Top Ten Finalist Feedback:
Thank you so much for giving us the chance to speak to a financier. Our conversation was wonderful. Very informative and beneficial! What a great idea!
Olga Rojer
Prof. German Film Studies, American University
I found the investor extremely thorough and invaluable when it came to advice on our next steps to push our film to production. His knowledge base was reassuring and his step by step approach refreshing.
Luke Tristan Haines
It was really great to have the opportunity to talk with such a high profile professional. It’s not easy to have access to someone who really can make the difference to your career and I’m really glad about it.
Thank you.
Stefano Bozzo
www.stefanojaybozzo.com
How do film financiers and our investor partners think when they read your script? Listen in on the conversation…
CFSC: Thank you for being part of this and giving writers the chance to be seen directly by investors. Tell us a bit about your fund and how it works…
Thank you, we’re glad to have another avenue of getting scripts that we wouldn’t normally see since the majority of our material comes from the major agencies and studios seeking financing. We hope to find some great projects. On the financial side, it’s pretty simple. What we do is try to find the best IRR we can get for deployment of funds. Ours is private equity, high net worth individuals and family organizations that simply give us investment parameters and then we make the decisions of where to invest and how much. It can be a one-off film for a few million dollars or a studio slate for upwards of two hundred million. Five year terms and about twenty-five to thirty films at the moment is the target. Fifty to sixty-five million is a where we see the best opportunity currently.
CFSC: Are you only interested in the blockbuster studio projects or can a small drama work for you too?
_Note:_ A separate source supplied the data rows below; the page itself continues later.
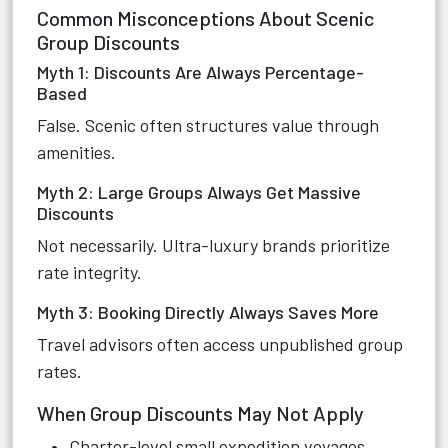
Common Misconceptions About Scenic
Group Discounts
Myth 1: Discounts Are Always Percentage-
Based
False. Scenic often structures value through
amenities.
Myth 2: Large Groups Always Get Massive
Discounts
Not necessarily. Ultra-luxury brands prioritize
rate integrity.
Myth 3: Booking Directly Always Saves More
Travel advisors often access unpublished group
rates.
When Group Discounts May Not Apply
Charter-level small expedition voyages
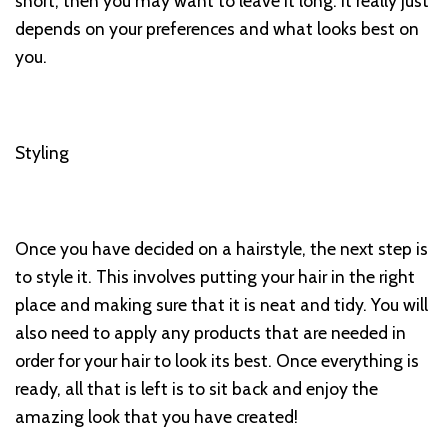
short, then you may want to leave it long. It really just
depends on your preferences and what looks best on
you.
Styling
Once you have decided on a hairstyle, the next step is
to style it. This involves putting your hair in the right
place and making sure that it is neat and tidy. You will
also need to apply any products that are needed in
order for your hair to look its best. Once everything is
ready, all that is left is to sit back and enjoy the
amazing look that you have created!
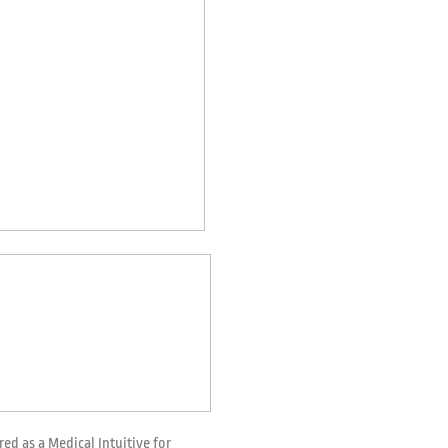
red as a Medical Intuitive for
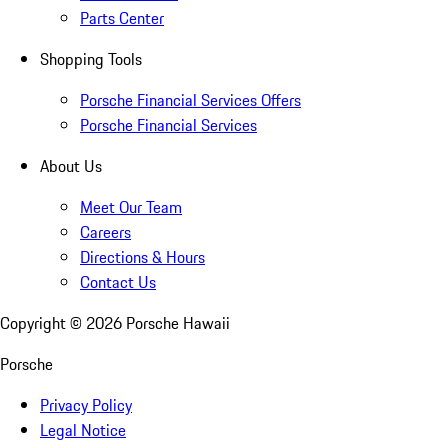
Parts Center
Shopping Tools
Porsche Financial Services Offers
Porsche Financial Services
About Us
Meet Our Team
Careers
Directions & Hours
Contact Us
Copyright ©
2026
Porsche Hawaii
Porsche
Privacy Policy
Legal Notice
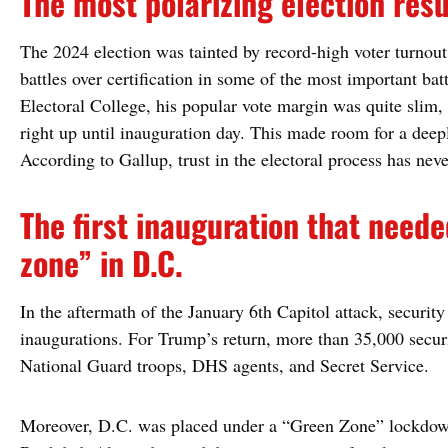
The most polarizing election resu
The 2024 election was tainted by record-high voter turnout
battles over certification in some of the most important ba
Electoral College, his popular vote margin was quite slim, 
right up until inauguration day. This made room for a dee
According to Gallup, trust in the electoral process has neve
The first inauguration that neede
zone” in D.C.
In the aftermath of the January 6th Capitol attack, securit
inaugurations. For Trump’s return, more than 35,000 secur
National Guard troops, DHS agents, and Secret Service.
Moreover, D.C. was placed under a “Green Zone” lockdown,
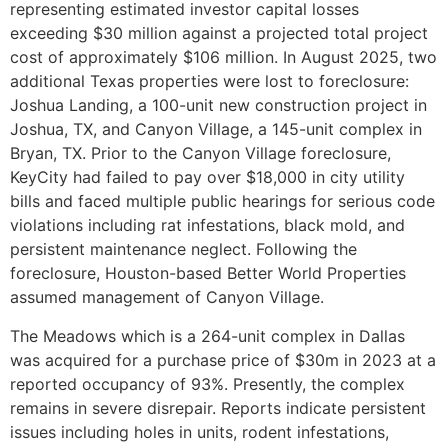
representing estimated investor capital losses
exceeding $30 million against a projected total project
cost of approximately $106 million. In August 2025, two
additional Texas properties were lost to foreclosure:
Joshua Landing, a 100-unit new construction project in
Joshua, TX, and Canyon Village, a 145-unit complex in
Bryan, TX. Prior to the Canyon Village foreclosure,
KeyCity had failed to pay over $18,000 in city utility
bills and faced multiple public hearings for serious code
violations including rat infestations, black mold, and
persistent maintenance neglect. Following the
foreclosure, Houston-based Better World Properties
assumed management of Canyon Village.
The Meadows which is a 264-unit complex in Dallas
was acquired for a purchase price of $30m in 2023 at a
reported occupancy of 93%. Presently, the complex
remains in severe disrepair. Reports indicate persistent
issues including holes in units, rodent infestations,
Our mandate is financial return so even though we have less risk with a large studio tent-pole due to the higher number of screens committed and more guaranteed ancillary deals already in place before we commit, we look at everything because any good story can make profit. If you look at something like “The Help” for instance, you might not think it’s going to be attractive to investors at the script stage but when it’s made for under thirty (million) and worldwide theatrical passes two-hundred (million) you shouldn’t overlook any story that comes your way if you’re a prudent investor. There’s many films that have taught us that.
CFSC: If you like a script what are the kind of deals you make?
No deal is the same so we have to look at a list of factors both internal and external and consider where we think the market is going and how long it will take to get it to market. Since we are working multiple movies and sometimes television series at the same time, we also look at how we may be able to promote one with the other or save any production costs by scheduling of the projects simultaneously. Soft money and tax incentives are always part of the deal as well and that can fluctuate widely year over year and by territory. Or do you mean the deal we make with the property owner?
CFSC: Yes, more so what can a writer expect if you want to buy their project?
Well we sometimes simply offer a straight buyout of the material and all future rights. If it is something we feel strongly about but we are not yet sure of our other projects on the slate then we would offer an option, that way we can hold on to it for six or twelve months and see if it fits into the slate and whether we should exercise the option or not.
CFSC: Do you have any advice for writers submitting material?
Get a lot of feedback along the way, coverage, friends, colleagues, strangers, anyone who has ever gone to the movies. We and the other investor partners and funds that will read the material really want to make movies- great movies, because those movies make money and we are all just looking to return the best profit possible. That benefits the investor, producer, writer, everyone involved. Whether it’s money in your pocket or credit to move your career to the next level you have to thoroughly entertain people at the script stage or we don’t even make it all the way through the first read. And international investment partners have to feel it’s a global human story that their local markets will come out for. Think about it, would people in China be able to relate to some part of this story too? Yes, write what you know and what you love for sure, and know the world that you’re writing about in great detail so it can be authentically real and easy for that ticket buyer to grab their popcorn and fall into the story, because that is where we all make our money.
CFSC: Thank you for your time and insight, some great material is coming your way.